▶ Your goal:
Collect from the data below each line with "Sheetname".

▶ Source material:
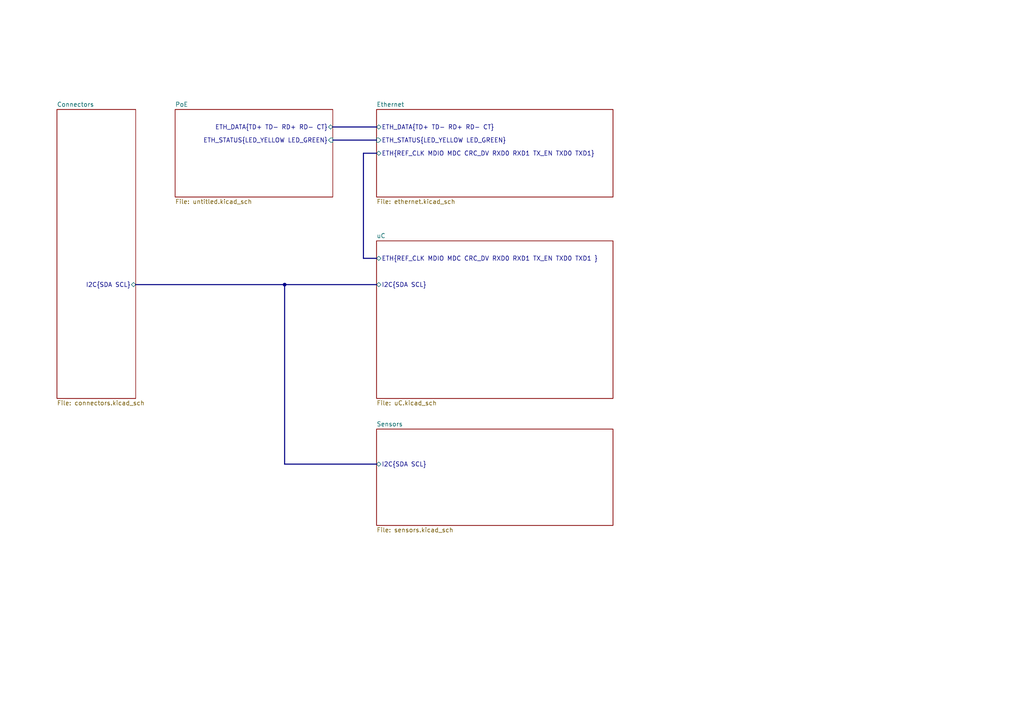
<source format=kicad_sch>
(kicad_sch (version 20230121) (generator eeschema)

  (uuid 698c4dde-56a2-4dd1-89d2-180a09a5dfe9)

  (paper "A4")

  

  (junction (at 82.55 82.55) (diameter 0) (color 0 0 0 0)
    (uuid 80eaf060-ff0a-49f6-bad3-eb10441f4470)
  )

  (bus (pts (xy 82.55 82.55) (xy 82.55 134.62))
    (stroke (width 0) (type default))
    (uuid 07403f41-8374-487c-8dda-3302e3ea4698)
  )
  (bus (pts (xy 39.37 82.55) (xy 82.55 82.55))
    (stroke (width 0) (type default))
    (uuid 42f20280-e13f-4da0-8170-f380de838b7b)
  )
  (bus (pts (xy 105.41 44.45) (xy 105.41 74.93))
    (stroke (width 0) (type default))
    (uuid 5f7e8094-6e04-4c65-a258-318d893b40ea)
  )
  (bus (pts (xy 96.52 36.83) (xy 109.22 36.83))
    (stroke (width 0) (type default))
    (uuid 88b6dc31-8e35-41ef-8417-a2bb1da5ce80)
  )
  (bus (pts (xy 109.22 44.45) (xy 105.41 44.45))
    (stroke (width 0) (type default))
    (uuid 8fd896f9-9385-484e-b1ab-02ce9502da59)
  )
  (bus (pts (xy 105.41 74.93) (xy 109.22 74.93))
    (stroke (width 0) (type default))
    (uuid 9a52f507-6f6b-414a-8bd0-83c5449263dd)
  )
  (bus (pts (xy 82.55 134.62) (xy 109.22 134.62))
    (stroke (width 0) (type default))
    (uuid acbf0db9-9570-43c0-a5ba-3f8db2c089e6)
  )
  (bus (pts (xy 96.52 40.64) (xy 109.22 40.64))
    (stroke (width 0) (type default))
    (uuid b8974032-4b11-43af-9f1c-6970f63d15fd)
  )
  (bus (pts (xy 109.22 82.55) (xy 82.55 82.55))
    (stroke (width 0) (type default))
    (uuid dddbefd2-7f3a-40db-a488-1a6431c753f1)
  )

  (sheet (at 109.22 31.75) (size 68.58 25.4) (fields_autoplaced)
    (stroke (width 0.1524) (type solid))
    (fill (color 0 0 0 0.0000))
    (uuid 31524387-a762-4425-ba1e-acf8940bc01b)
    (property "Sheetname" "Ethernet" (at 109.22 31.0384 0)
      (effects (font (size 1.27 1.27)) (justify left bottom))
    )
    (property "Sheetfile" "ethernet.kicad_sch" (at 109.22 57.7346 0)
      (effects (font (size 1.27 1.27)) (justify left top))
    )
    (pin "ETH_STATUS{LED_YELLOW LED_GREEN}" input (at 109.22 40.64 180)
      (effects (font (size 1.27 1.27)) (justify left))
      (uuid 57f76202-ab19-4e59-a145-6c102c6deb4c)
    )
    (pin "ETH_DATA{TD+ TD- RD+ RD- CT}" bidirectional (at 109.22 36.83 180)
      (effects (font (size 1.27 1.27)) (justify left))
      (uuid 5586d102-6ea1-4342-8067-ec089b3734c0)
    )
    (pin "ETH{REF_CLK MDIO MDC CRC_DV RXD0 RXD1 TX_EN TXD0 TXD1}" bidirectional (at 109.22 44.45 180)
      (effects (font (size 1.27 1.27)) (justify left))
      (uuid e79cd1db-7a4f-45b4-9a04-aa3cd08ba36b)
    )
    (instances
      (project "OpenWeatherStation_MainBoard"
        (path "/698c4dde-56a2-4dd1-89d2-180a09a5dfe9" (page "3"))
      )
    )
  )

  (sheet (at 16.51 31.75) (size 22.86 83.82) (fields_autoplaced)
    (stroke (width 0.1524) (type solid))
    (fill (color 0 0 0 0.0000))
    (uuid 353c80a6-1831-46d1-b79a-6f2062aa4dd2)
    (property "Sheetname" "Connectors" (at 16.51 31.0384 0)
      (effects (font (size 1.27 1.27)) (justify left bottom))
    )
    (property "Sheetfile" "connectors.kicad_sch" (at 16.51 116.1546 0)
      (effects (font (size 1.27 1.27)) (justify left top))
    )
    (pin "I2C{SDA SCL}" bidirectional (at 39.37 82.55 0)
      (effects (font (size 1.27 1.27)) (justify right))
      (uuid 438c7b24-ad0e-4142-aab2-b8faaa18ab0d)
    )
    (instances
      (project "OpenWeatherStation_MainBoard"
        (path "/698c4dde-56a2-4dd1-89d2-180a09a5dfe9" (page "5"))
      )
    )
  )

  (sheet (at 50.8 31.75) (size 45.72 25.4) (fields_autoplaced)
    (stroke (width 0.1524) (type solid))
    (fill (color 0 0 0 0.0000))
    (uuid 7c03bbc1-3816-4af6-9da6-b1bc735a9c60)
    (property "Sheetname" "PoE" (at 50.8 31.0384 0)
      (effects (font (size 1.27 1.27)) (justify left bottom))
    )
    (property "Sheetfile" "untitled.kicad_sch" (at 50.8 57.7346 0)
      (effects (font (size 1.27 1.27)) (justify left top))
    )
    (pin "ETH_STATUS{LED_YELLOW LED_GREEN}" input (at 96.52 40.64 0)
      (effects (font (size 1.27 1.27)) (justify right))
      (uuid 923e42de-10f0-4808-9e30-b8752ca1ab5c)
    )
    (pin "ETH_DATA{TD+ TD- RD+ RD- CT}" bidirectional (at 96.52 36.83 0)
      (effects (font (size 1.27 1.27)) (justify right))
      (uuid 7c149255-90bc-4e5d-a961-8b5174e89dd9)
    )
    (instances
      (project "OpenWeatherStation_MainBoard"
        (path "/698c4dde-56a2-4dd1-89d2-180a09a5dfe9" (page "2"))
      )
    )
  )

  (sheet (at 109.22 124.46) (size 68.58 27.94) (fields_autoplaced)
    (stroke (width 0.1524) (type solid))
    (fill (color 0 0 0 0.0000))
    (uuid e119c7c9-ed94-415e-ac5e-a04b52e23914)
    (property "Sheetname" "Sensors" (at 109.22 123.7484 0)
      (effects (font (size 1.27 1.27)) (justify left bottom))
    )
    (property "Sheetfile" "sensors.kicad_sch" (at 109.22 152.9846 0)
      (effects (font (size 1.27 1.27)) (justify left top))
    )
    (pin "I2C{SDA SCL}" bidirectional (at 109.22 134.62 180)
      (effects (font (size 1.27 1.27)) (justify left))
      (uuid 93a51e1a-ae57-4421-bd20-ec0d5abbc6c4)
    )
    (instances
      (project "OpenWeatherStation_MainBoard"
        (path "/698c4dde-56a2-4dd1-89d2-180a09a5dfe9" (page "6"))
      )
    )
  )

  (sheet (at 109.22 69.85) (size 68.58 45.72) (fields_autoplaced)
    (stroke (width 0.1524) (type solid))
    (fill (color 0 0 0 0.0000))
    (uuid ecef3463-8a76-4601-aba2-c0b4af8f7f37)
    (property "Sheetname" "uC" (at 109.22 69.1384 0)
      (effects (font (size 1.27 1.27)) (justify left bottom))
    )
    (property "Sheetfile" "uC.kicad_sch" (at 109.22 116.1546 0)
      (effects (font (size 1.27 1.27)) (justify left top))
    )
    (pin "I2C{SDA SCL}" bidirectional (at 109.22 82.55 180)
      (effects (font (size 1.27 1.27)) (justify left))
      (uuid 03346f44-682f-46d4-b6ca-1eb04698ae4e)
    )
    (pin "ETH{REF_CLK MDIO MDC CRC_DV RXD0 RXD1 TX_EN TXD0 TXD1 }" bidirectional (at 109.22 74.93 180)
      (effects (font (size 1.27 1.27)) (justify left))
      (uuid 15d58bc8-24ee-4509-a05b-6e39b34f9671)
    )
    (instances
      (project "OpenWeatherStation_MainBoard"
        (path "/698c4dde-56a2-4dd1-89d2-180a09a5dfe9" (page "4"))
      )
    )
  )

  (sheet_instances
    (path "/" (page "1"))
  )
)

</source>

* * *

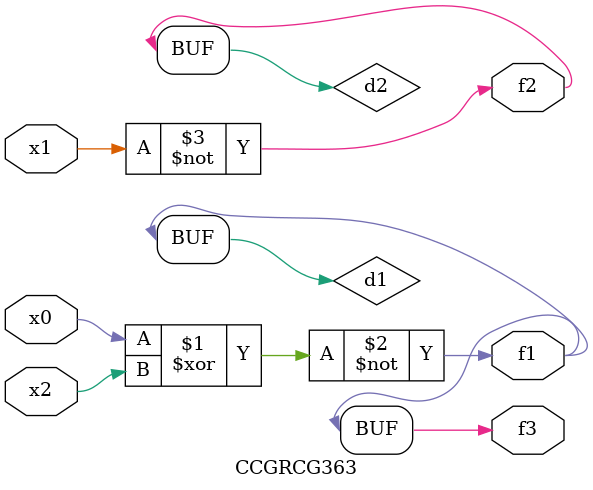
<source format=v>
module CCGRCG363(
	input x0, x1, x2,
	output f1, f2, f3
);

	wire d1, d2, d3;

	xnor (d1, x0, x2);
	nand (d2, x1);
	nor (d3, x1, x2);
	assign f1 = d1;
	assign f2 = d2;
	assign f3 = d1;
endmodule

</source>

▶ Answer to this exercise:
    (property "Sheetname" "Ethernet" (at 109.22 31.0384 0)
    (property "Sheetname" "Connectors" (at 16.51 31.0384 0)
    (property "Sheetname" "PoE" (at 50.8 31.0384 0)
    (property "Sheetname" "Sensors" (at 109.22 123.7484 0)
    (property "Sheetname" "uC" (at 109.22 69.1384 0)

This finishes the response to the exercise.